Elisabethfehn - Rund 160 Fahrradfahrer haben an der Aktion „Mit Rad up Pad“ der Bürgerinitiative „Rettet den Elisabethfehnkanal“ teilgenommen. Die Fahrradtour führte am Sonntag über eine Strecke von rund 24 Kilometern entlang des Elisabethfehnkanals. „Es war die letzte Aktion der Bürgerinitiative vor der Sommerpause. Mit der Tour wollten wir noch einmal darauf aufmerksam machen, dass die Schleuse und damit insgesamt Deutschlands einziger noch schiffbarer Fehnkanal gerettet werden muss und das die Bürgerinitiative solange kämpft, bis alles in trockenen Tüchern ist“, sagte Andrea Blömer, die zusammen mit Hans Bunger und Gunda Schröder die Tour organisiert hatte.

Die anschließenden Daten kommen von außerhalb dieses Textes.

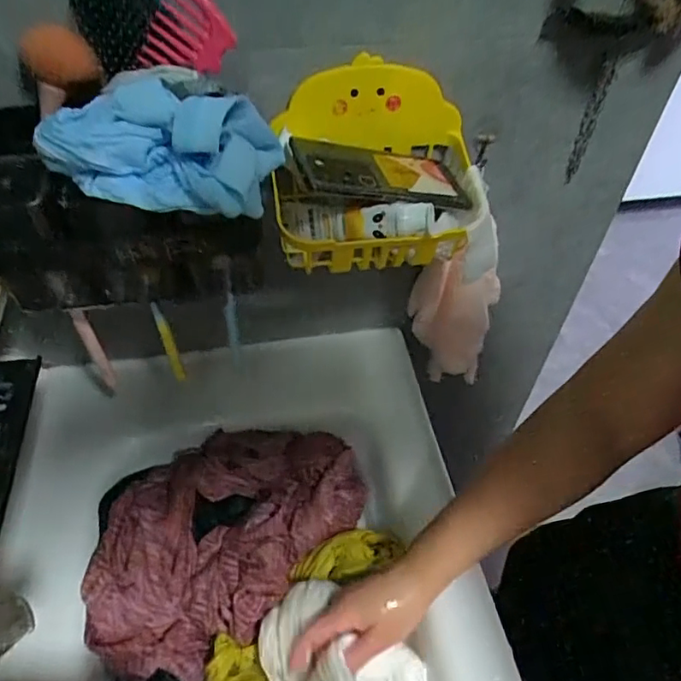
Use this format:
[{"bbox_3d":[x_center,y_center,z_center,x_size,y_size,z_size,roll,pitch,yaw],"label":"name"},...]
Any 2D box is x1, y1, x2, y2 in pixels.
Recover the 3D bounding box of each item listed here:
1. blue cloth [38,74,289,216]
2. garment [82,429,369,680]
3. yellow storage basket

Der Tross der Pedaltreter setzte sich direkt nach dem Open-Air-Gottesdienst am Barßeler Hafen in Bewegung. Den Startschuss dazu gab Barßels Bürgermeister Bernd Schulte, der sich ebenfalls auf sein Rad schwang. Viele nutzten die Fahrradtour auch für einen Familienausflug. Für Überraschungen auf der Strecke hatte das Organisationsteam gesorgt.

Erste Zwischenstation war die Schleuse in Osterhausen. Dort wurde eine Schleusung gezeigt. Weiter führte die Tour über die Mühlenstraße zum Moor- und Fehnmuseum und zur ehemaligen Koksfabrik. Endstation war das Dorfgemeinschaftshaus in Elisabethfehn.

Nach der gut vierstündigen Tour ließen die Teilnehmer die Aktion dort mit einem Grillfest ausklingen. Insgesamt zeigten sich die Organisatoren mit dem Verlauf mehr als zufrieden.